Many formative New Hampshire memories are forged while hiking in autumn woods. Perhaps thousands of students and alumni from spirited college Outing Clubs explore the peaks of the White Mountains each autumn. On Columbus Day Weekend, I joined the conga line of hikers crossing spectacular Franconia Ridge and even met several parties of people I know who had the same idea. I eavesdropped on summit banter – much of it in French - on Mount Lafayette, Lincoln and Little Haystack. There’s often speculation about the identities of surrounding peaks. Yes, there’s a smartphone app. for that called “peakfinder” (www.peakfinder.org).
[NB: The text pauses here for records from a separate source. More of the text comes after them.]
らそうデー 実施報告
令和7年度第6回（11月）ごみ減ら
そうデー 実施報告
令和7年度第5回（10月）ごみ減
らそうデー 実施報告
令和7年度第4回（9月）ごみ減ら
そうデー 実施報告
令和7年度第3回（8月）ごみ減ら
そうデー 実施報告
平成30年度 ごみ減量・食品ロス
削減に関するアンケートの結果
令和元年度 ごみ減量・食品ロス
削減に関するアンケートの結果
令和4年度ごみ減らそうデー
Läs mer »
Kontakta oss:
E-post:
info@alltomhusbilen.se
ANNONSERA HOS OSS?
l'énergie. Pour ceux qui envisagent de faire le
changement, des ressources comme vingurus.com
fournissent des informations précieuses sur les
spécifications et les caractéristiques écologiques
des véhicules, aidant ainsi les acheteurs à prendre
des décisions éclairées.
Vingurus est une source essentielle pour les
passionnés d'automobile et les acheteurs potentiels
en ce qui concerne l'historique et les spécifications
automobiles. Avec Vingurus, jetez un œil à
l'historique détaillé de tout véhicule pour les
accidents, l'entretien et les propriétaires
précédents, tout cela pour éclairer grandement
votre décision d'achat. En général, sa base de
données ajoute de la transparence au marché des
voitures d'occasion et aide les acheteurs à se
With my hiking companion, I reminisced how the Plymouth State University Outing Club first introduced me the most-popular White Mountain destinations. Upperclassmen recruited freshmen and sophomores most inclined to mountain adventures. We literally learned the ropes with opportunities for rock climbing, day hiking, paddling and extended weekend backpacking and camping trips. PSU Outing Club was a formative experience for many of us as we gained experience and familiarity with NH trails.
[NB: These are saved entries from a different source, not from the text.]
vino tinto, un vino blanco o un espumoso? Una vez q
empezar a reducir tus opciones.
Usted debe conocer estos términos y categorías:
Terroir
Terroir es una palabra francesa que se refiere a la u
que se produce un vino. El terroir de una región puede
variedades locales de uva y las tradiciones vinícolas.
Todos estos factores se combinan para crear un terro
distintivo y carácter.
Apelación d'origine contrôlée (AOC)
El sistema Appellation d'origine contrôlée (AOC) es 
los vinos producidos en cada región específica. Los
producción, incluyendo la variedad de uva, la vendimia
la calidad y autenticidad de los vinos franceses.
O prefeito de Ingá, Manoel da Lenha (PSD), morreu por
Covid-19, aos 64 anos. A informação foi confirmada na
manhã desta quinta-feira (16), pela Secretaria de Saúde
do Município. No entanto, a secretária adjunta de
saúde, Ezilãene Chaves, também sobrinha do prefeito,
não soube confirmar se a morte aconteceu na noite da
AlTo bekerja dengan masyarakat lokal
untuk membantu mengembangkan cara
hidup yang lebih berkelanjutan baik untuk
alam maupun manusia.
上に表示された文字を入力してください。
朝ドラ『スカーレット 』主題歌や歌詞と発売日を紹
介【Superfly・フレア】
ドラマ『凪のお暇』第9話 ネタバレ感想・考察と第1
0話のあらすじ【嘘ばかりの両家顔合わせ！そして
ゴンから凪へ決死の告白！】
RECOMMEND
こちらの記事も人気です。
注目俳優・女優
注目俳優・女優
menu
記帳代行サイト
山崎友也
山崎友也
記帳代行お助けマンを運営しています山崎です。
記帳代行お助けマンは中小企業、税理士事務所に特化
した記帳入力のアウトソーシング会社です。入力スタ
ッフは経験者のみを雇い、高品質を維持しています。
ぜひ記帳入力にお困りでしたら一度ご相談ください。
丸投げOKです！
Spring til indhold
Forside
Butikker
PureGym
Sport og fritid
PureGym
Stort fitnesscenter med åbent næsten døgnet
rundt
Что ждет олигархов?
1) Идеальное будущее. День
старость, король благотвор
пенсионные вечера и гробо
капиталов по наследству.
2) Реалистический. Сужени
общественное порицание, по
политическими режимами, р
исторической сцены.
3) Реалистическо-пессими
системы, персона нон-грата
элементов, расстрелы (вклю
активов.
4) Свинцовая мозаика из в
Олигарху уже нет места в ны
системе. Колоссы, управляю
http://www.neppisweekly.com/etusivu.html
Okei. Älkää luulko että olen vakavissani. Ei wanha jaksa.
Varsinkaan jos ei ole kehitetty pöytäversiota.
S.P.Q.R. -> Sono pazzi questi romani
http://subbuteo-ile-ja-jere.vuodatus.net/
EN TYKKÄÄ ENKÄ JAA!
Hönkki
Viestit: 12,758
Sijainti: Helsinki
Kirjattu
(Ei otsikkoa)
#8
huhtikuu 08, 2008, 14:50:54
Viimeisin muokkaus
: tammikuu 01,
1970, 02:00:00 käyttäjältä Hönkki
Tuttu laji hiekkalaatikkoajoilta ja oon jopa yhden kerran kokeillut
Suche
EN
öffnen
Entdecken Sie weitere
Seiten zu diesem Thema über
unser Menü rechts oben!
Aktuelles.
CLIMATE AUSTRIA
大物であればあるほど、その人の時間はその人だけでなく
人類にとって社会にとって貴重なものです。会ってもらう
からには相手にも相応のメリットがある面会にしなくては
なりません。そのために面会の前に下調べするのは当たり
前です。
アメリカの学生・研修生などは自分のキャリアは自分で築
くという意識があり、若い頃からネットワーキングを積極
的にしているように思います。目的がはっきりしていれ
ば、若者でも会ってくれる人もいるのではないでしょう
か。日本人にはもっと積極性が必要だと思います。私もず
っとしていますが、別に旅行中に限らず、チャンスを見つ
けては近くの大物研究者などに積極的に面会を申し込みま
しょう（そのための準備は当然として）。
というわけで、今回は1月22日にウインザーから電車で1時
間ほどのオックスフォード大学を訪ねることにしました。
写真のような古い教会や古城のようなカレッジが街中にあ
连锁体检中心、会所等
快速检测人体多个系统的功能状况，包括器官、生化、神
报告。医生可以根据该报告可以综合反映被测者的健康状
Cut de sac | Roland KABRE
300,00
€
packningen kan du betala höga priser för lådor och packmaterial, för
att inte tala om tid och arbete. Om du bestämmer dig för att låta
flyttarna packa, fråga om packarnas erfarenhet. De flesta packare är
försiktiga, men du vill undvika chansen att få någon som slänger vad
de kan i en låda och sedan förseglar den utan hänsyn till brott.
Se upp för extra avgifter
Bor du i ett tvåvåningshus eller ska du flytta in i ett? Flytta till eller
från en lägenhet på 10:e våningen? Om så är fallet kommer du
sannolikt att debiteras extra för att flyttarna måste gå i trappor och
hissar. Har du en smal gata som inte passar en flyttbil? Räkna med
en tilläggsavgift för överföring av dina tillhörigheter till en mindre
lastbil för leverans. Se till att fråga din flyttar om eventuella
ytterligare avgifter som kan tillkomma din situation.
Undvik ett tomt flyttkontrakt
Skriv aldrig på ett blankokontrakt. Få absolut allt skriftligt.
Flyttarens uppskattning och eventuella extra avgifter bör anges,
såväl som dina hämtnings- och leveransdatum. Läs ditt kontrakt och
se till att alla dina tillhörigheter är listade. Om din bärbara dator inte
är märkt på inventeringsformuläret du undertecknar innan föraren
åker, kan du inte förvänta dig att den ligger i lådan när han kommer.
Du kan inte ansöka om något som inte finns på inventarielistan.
On my first hike to ever-popular Mount Major, I had collected fallen red maple leaves scattered on the trail and swirling in a brook.
Back on campus, I used a battered ski wax iron to press the leaves between layers of wax paper to preserve their vibrant colors. At that time, I had been thinking about my ailing maternal grandmother living alone in Connecticut. I feared I might not see her again. So I wrote her a long letter about college and the beauty I discovered while exploring the hills of New Hampshire. I was happy and I felt fortunate. I wanted her to know. I enclosed those colorful leaves. My grandmother loved white birch trees and lakes of New Hampshire, both reminiscent of her girlhood home in rural Finland.
She saved my letter and leaves. After she died the following year, my parents cleaned out her apartment and found my letter and leaves envelope tucked in a desk drawer. After her memorial service, they returned it to me. Those perfect autumn leaves - now faded but worth their weight in gold for the connection they afforded now that she was gone. She’d touched each leaf I had chosen. I think about her when I hike Mount Major. There’s something nostalgic in the rustling of fallen autumn leaves.
Consider the same for an aged loved one of your own? Each of us will one day reach our own personal autumn. One day we’ll no longer aspire to the windy summits of well-spent youth. Savor the last of this year’s colorful leaves. Perhaps you might send some in an envelope to someone special with NH ties of their own. It’s been a great fall foliage season.
Autumn delivers undeniable metaphors. Compared with the exuberance of spring and industrious mid-life productivity of summer, the golden weeks of harvest season represent wisdom and maturity. Another year now ripened to perfection before the inevitable coming of snow – winter’s little death. It all happens so fast – just as time accelerates as we too age.
While my mountain climbing ambitions are less ambitious, the allure of the White Mountains and other fabled hiking destinations in the foothills returns in autumn like some ancestral memory. For fair weather hikers, once the tapestry of autumn leaves is past peak foliage, so too is another hiking season. Autumn is fleeting. When the sun darts behind a dark gray cloud and the chilly northwest wind blows, it’s not hard to imagine what is coming next.